The inclusion of a care manager in the CoCM team to facilitate communication and provide between-session outreach for treatment adherence and self-management education may improve model efficiency and contribute to the improved clinical outcomes observed at the CoCM sites. The CoCM training emphasized early follow-up, PHQ-9 measurement, and registry tracking—elements supported by care managers and social workers. Research has shown that key components in improving outcomes include care management and interdisciplinary communication (
14,
15), systematic follow-up, patient education, and counseling to promote engagement and adherence (
13). Of note, no significant difference was observed in medication prescribing rates in the two models. We were unable to determine whether medication adherence rates differed between the CoCM and colocation groups.

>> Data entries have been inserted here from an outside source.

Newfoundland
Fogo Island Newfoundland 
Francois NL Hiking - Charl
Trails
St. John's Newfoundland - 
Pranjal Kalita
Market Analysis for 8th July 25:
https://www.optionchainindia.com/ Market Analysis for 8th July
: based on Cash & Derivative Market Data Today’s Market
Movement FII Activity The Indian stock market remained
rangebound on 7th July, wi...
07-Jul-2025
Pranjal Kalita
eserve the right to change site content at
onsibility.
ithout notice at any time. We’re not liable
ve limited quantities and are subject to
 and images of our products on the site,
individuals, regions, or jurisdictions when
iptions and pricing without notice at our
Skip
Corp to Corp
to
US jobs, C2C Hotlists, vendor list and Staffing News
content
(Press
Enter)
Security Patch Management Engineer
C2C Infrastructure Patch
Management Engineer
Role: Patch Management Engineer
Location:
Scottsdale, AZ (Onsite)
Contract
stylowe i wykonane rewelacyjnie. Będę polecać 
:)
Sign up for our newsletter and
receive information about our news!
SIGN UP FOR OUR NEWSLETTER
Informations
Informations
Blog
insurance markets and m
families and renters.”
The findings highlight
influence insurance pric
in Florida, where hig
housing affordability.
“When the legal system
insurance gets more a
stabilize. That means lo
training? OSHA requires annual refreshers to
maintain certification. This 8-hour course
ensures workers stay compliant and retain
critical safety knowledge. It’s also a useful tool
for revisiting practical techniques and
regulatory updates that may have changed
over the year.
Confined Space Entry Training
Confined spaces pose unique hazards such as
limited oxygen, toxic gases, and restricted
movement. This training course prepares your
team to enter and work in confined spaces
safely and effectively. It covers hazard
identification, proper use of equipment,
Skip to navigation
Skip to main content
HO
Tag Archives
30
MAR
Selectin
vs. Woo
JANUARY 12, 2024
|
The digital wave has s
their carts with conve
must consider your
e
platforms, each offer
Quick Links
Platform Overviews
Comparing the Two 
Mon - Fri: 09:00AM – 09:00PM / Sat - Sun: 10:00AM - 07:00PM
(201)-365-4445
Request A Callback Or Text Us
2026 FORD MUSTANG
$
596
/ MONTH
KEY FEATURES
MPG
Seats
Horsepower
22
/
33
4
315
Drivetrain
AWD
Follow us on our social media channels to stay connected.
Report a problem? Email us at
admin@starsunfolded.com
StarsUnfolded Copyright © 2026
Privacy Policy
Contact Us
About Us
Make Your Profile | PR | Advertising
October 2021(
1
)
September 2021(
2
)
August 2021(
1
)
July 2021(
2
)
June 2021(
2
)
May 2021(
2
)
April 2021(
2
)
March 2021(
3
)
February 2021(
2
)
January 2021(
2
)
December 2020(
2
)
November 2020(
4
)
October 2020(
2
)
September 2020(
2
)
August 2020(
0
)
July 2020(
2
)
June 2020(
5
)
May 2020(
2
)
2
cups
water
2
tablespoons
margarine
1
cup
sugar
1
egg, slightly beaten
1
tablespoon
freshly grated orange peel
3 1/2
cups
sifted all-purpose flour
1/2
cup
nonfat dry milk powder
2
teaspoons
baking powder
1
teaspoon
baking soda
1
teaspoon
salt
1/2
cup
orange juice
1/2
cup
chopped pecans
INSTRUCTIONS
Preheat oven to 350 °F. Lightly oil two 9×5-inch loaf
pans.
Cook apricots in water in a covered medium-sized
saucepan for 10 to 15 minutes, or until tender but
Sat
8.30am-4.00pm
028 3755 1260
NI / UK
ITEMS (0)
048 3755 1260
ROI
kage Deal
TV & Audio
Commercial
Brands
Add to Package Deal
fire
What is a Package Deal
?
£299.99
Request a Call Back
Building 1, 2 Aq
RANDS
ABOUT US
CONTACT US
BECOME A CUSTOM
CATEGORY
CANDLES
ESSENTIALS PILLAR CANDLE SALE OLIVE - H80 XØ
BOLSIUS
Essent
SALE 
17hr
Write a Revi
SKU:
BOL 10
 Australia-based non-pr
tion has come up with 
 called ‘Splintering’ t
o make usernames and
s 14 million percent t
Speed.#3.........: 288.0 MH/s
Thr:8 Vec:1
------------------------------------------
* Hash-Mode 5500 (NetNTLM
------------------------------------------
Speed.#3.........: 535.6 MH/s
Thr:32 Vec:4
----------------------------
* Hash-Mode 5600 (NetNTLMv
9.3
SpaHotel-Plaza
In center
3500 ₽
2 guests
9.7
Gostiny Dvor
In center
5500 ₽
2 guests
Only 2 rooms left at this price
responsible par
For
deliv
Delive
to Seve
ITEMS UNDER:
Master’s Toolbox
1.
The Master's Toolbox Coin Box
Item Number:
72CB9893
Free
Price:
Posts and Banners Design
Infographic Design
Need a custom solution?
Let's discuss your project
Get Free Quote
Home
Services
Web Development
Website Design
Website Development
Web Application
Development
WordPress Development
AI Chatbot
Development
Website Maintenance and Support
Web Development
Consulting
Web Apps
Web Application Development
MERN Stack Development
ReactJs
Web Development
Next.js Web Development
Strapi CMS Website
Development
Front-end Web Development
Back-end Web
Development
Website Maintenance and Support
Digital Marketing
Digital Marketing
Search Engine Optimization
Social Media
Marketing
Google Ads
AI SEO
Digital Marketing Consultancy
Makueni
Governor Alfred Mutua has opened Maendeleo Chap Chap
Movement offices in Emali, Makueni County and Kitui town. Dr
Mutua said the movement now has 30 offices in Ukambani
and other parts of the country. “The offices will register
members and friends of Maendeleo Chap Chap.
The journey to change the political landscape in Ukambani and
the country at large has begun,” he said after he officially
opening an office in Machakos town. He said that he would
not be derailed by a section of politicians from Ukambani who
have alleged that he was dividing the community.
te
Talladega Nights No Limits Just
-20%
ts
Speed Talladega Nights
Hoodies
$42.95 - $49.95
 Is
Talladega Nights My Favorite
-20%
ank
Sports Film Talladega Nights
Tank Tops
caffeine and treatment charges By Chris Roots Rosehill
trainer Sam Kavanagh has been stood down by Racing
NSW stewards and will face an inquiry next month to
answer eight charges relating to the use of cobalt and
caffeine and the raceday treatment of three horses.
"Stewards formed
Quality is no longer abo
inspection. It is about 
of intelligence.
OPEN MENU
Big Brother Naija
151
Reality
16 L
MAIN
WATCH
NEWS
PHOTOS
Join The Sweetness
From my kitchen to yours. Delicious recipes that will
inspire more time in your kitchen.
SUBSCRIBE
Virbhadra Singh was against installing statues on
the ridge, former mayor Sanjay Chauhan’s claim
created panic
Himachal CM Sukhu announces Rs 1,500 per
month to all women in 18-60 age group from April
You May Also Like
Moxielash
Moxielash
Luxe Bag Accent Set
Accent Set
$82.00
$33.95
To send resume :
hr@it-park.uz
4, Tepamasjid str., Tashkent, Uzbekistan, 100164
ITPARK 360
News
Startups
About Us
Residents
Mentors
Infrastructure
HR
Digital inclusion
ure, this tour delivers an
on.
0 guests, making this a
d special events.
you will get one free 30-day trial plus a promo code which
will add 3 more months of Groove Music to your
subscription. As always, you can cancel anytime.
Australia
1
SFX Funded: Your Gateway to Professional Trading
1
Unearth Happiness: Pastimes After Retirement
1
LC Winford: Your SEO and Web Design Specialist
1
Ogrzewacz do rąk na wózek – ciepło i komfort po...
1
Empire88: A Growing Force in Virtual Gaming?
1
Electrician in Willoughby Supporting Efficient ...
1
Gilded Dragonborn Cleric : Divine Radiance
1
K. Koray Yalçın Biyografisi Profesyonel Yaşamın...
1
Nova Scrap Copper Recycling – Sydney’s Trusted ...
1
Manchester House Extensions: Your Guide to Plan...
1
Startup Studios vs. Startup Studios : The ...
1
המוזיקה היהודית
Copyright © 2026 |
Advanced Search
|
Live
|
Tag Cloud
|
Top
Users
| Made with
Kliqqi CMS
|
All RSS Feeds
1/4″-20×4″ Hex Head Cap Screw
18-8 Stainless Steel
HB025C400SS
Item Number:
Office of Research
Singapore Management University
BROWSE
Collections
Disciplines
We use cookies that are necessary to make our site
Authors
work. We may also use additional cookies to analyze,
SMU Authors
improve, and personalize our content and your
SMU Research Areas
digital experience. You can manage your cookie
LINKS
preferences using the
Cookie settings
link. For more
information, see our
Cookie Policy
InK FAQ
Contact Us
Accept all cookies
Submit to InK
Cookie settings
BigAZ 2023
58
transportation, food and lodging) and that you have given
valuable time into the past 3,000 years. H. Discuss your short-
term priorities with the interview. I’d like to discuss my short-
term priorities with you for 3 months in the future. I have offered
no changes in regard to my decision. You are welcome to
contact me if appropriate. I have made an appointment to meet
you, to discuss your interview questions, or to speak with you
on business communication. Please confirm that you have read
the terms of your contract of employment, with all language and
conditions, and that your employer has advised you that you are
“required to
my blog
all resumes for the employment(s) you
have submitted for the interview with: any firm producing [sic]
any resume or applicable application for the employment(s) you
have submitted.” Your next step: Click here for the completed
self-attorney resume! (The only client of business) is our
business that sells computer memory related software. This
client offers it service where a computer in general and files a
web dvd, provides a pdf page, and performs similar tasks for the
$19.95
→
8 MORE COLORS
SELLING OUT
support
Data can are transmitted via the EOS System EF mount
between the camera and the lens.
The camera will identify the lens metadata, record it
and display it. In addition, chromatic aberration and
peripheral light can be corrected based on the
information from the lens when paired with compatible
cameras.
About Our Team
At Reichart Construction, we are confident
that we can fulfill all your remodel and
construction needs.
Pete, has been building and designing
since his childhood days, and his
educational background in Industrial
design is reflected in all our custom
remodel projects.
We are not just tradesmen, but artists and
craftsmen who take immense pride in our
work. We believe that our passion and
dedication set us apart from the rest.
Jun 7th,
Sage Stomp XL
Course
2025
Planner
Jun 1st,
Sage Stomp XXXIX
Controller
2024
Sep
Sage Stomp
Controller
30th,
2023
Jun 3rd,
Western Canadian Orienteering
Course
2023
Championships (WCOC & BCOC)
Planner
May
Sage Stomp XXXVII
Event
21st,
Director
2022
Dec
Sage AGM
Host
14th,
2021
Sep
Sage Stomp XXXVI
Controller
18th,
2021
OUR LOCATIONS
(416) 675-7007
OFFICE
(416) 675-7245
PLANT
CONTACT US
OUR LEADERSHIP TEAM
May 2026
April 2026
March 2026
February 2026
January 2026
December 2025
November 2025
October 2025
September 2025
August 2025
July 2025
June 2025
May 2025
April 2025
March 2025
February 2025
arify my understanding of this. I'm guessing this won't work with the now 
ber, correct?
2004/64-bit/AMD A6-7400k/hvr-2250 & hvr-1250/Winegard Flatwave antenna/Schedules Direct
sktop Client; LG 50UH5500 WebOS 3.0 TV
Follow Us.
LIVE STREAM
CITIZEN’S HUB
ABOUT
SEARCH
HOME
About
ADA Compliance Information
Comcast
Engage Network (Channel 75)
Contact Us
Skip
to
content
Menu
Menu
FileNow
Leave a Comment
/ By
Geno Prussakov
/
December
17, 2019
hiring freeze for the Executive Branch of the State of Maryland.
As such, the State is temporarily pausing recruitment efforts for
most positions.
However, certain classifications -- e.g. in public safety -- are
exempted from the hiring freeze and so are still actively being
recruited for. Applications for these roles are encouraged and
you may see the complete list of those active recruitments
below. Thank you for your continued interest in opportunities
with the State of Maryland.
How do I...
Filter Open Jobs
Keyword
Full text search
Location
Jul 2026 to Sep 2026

The study had important limitations, including a relatively small sample and nonrandom assignment of CoCM and colocation sites. Results also may be biased by the difference in insurance types between groups; however, baseline depression symptom scores were similar between groups, and our regression analysis nevertheless found that the CoCM resulted in greater symptom reduction. Generalizability to other settings and populations may be limited, given that all study sites were part of the same large urban academic medical center. Also, the design did not allow investigators to collect data on other potential confounding factors that may have influenced outcomes, including general medical and behavioral health comorbidities and medication adherence.
During the study period, best practice guidelines for depression treatment were routinely shared and implemented within the common EMR for all sites; therefore, potential cross-contamination between the models cannot be eliminated as the colocation sites began to learn some elements of the CoCM (for example, workflow changes and increased communication with the PCPs). However, the possibility of some model overlap between the colocation and the CoCM sites may make the main finding that patients in the CoCM had significantly greater clinical improvement more compelling. The study design made it difficult to evaluate the unique impact of any individual CoCM component on clinical outcomes. Although patients at the CoCM sites had almost twice the number of contacts by treating clinicians compared with patients at the colocation sites, more research is also needed to determine whether this was a sufficient dose to improve outcomes.
Conclusions
The CoCM appears to offer a more effective model for providing treatment of depression symptoms in primary care, compared with the colocation model. Given the upfront investment and wide-scale system and culture changes involved in integrating behavioral health in primary care settings, identifying the most effective model for improving care quality and clinical outcomes while maximizing limited resources is crucial for convincing stakeholders to invest in sustaining and scaling integrated care.